Exercise brief
Rewrite the lines below, replacing "first camera's frame" with "reference camera's frame" and leaving everything else unchanged. Omit the pictures from your answer.

Source material
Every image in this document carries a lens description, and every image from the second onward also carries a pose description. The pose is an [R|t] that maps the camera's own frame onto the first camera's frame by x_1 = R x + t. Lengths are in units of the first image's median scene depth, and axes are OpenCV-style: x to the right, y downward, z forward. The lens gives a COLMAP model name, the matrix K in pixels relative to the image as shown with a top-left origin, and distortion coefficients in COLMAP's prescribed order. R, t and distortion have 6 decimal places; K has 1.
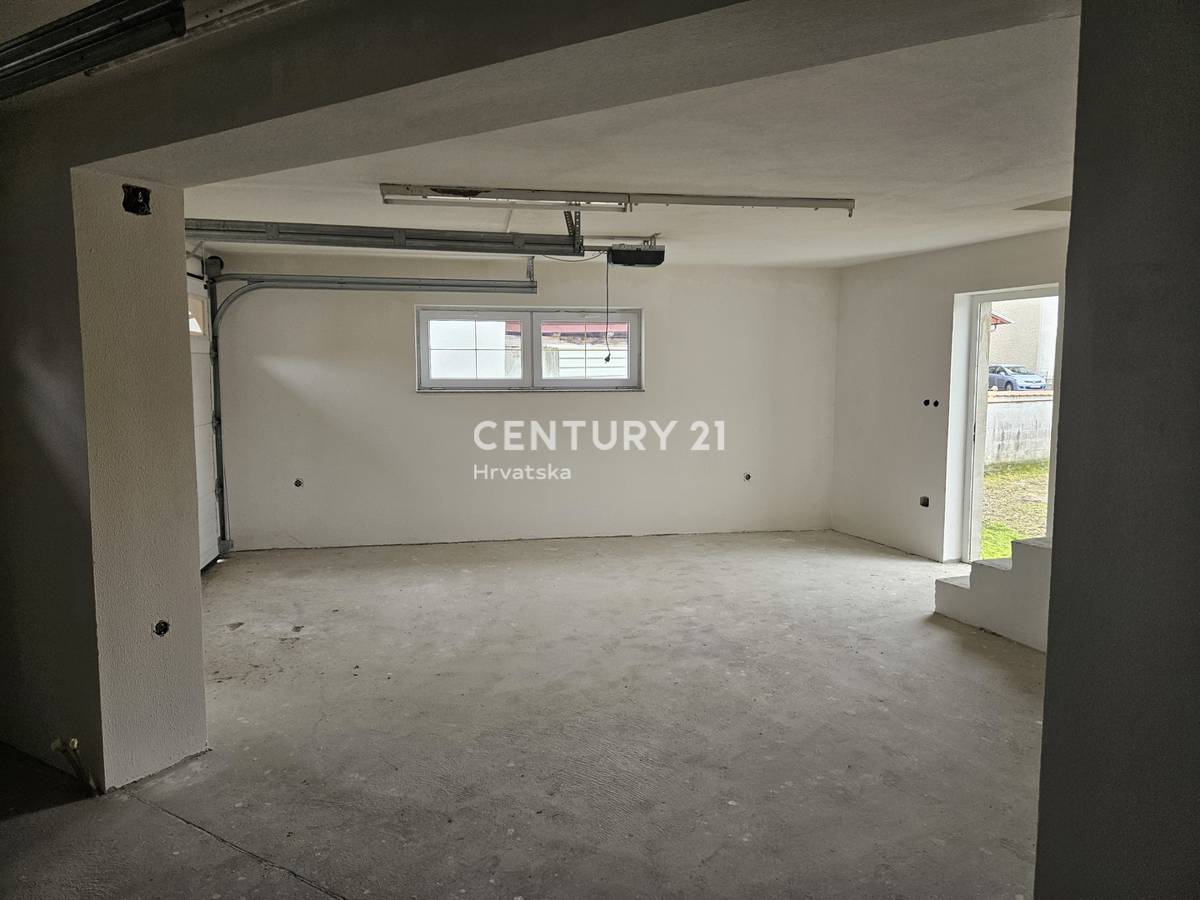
lens RADIAL K [[811.5, 0, 600.0], [0, 811.5, 450.0], [0, 0, 1]] dist [0.084240, -0.075038]
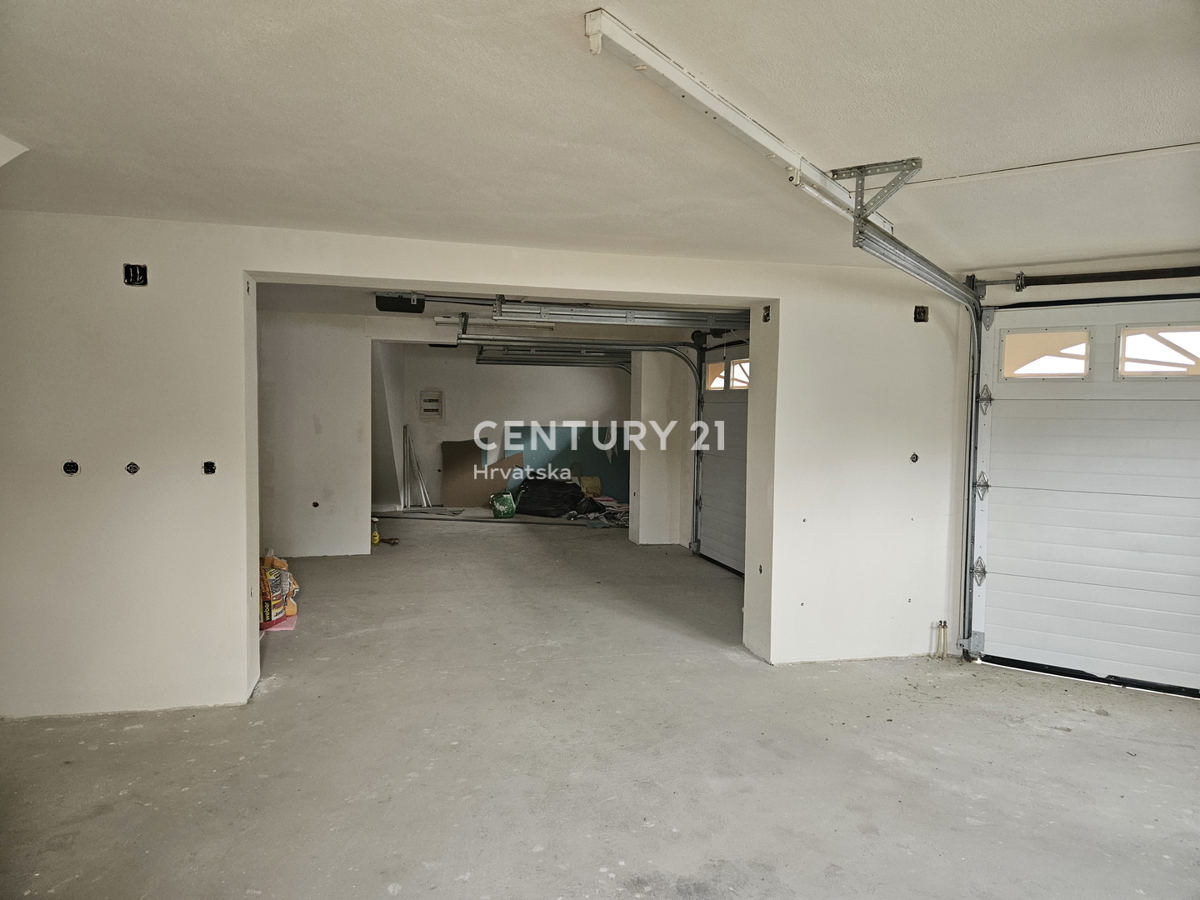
lens RADIAL K [[811.5, 0, 600.0], [0, 811.5, 450.0], [0, 0, 1]] dist [0.084240, -0.075038]
pose [[-0.700205, 0.029052, -0.713351, 0.584221], [-0.083588, 0.988964, 0.122324, -0.134094], [0.709032, 0.145279, -0.690049, 1.270578]]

Response below
Every image in this document carries a lens description, and every image from the second onward also carries a pose description. The pose is an [R|t] that maps the camera's own frame onto the reference camera's frame by x_1 = R x + t. Lengths are in units of the first image's median scene depth, and axes are OpenCV-style: x to the right, y downward, z forward. The lens gives a COLMAP model name, the matrix K in pixels relative to the image as shown with a top-left origin, and distortion coefficients in COLMAP's prescribed order. R, t and distortion have 6 decimal places; K has 1.
lens RADIAL K [[811.5, 0, 600.0], [0, 811.5, 450.0], [0, 0, 1]] dist [0.084240, -0.075038]
lens RADIAL K [[811.5, 0, 600.0], [0, 811.5, 450.0], [0, 0, 1]] dist [0.084240, -0.075038]
pose [[-0.700205, 0.029052, -0.713351, 0.584221], [-0.083588, 0.988964, 0.122324, -0.134094], [0.709032, 0.145279, -0.690049, 1.270578]]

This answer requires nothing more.